Things ended for the second time days later, over another heavy call. No contact was enforced. I remained on the side of the road. Just barely breathing.
I remember reading a biological study detailing how foreign DNA from sexual partners will linger for months before being fully recycled by the body. I lay paralyzed by the presence of him all around and inside of me. Science promises that it would take two weeks for the current layer of skin cells to turn over revealing a fresh chance. It had been far more than two weeks since we touched, yet his memories penetrated deeper layers of the skin that would take months perhaps years to erase. My attention wanders toward the shin of my left leg. A foreign continental shape lays mapped in patchy hues of purples and reds. I run my fingertips across its surface. Debatably healed over, and to the blind hand, imperceptibly smooth. It has come to my attention that no one cares about your suffering once it has left the eye. Once there is no graphic and tangible evidence that will turn heads and arise questions of concern. But your body holds secrets within the internal bruising of the heart and broken ribs that may never heal. And as I lay there, feeling it all, I prayed for somebody brave enough to get close to me again. So they could understand this invisible pain too.

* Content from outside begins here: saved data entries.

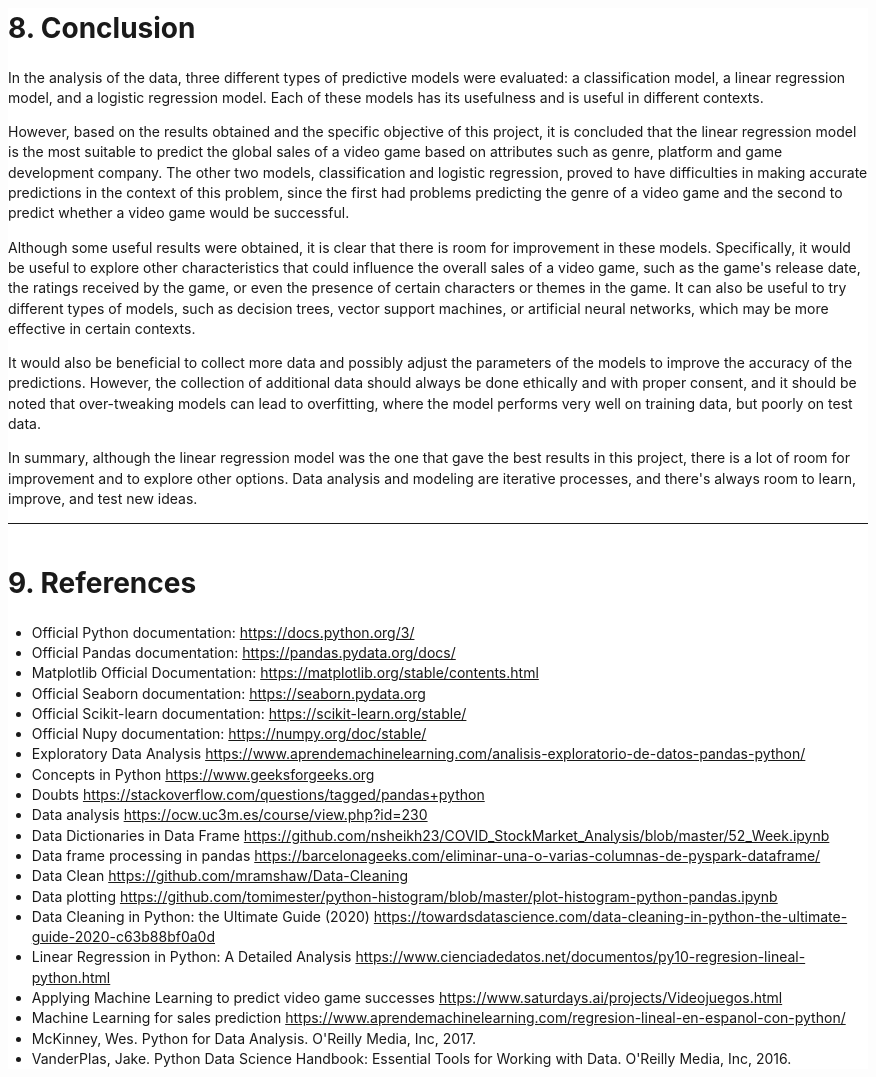 
# 8. Conclusion

In the analysis of the data, three different types of predictive models were evaluated: a classification model, a linear regression model, and a logistic regression model. Each of these models has its usefulness and is useful in different contexts.

However, based on the results obtained and the specific objective of this project, it is concluded that the linear regression model is the most suitable to predict the global sales of a video game based on attributes such as genre, platform and game development company. The other two models, classification and logistic regression, proved to have difficulties in making accurate predictions in the context of this problem, since the first had problems predicting the genre of a video game and the second to predict whether a video game would be successful.

Although some useful results were obtained, it is clear that there is room for improvement in these models. Specifically, it would be useful to explore other characteristics that could influence the overall sales of a video game, such as the game's release date, the ratings received by the game, or even the presence of certain characters or themes in the game. It can also be useful to try different types of models, such as decision trees, vector support machines, or artificial neural networks, which may be more effective in certain contexts.

It would also be beneficial to collect more data and possibly adjust the parameters of the models to improve the accuracy of the predictions. However, the collection of additional data should always be done ethically and with proper consent, and it should be noted that over-tweaking models can lead to overfitting, where the model performs very well on training data, but poorly on test data.

In summary, although the linear regression model was the one that gave the best results in this project, there is a lot of room for improvement and to explore other options. Data analysis and modeling are iterative processes, and there's always room to learn, improve, and test new ideas.


---

# 9. References

- Official Python documentation: https://docs.python.org/3/
- Official Pandas documentation: https://pandas.pydata.org/docs/
- Matplotlib Official Documentation: https://matplotlib.org/stable/contents.html
- Official Seaborn documentation: https://seaborn.pydata.org
- Official Scikit-learn documentation: https://scikit-learn.org/stable/
- Official Nupy documentation: https://numpy.org/doc/stable/
- Exploratory Data Analysis https://www.aprendemachinelearning.com/analisis-exploratorio-de-datos-pandas-python/
- Concepts in Python https://www.geeksforgeeks.org
- Doubts https://stackoverflow.com/questions/tagged/pandas+python
- Data analysis https://ocw.uc3m.es/course/view.php?id=230
- Data Dictionaries in Data Frame https://github.com/nsheikh23/COVID_StockMarket_Analysis/blob/master/52_Week.ipynb
- Data frame processing in pandas https://barcelonageeks.com/eliminar-una-o-varias-columnas-de-pyspark-dataframe/
- Data Clean https://github.com/mramshaw/Data-Cleaning
- Data plotting https://github.com/tomimester/python-histogram/blob/master/plot-histogram-python-pandas.ipynb
- Data Cleaning in Python: the Ultimate Guide (2020) https://towardsdatascience.com/data-cleaning-in-python-the-ultimate-guide-2020-c63b88bf0a0d
- Linear Regression in Python: A Detailed Analysis https://www.cienciadedatos.net/documentos/py10-regresion-lineal-python.html
- Applying Machine Learning to predict video game successes https://www.saturdays.ai/projects/Videojuegos.html
- Machine Learning for sales prediction https://www.aprendemachinelearning.com/regresion-lineal-en-espanol-con-python/
- McKinney, Wes. Python for Data Analysis. O'Reilly Media, Inc, 2017.
- VanderPlas, Jake. Python Data Science Handbook: Essential Tools for Working with Data. O'Reilly Media, Inc, 2016.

The quilt of flesh I pull over by bones before drifting off to sleep is decorated with memories of him. Goosebumps evaporate from my dermis and condensate onto the surface of my skin in little droplets. Slowly dripping down and across the milestones of our love. My fingers trace
the hollows of my collarbones, haunted by the ghost of his warm lips. The heart tattooed on my sternum that he would eskimo kiss with his large nose mirroring his Italian ancestors' descent. My finger drifts around the circumference of my belly button, where he would hypnotically swirl around, as our bodies lie naked in a pool of exhaust. Down to my inner thighs where he mistook my stretch marks for self harm. I never corrected him on the account; it spared me from other stories I did not wish to tell. I'm not sure he truly ever knew me. I'm not sure how anyone really could. But he embraced me unconditionally in a way nothing else mattered. Except when it did. Feel me up, rip apart my ribcage and sort through my organs just to uncover more ambiguous red. Nothing can truly communicate the isolation that wrapped me up in fleshy tones of pink. But God it felt so good to be touched. It came the closest I would be to feeling understood.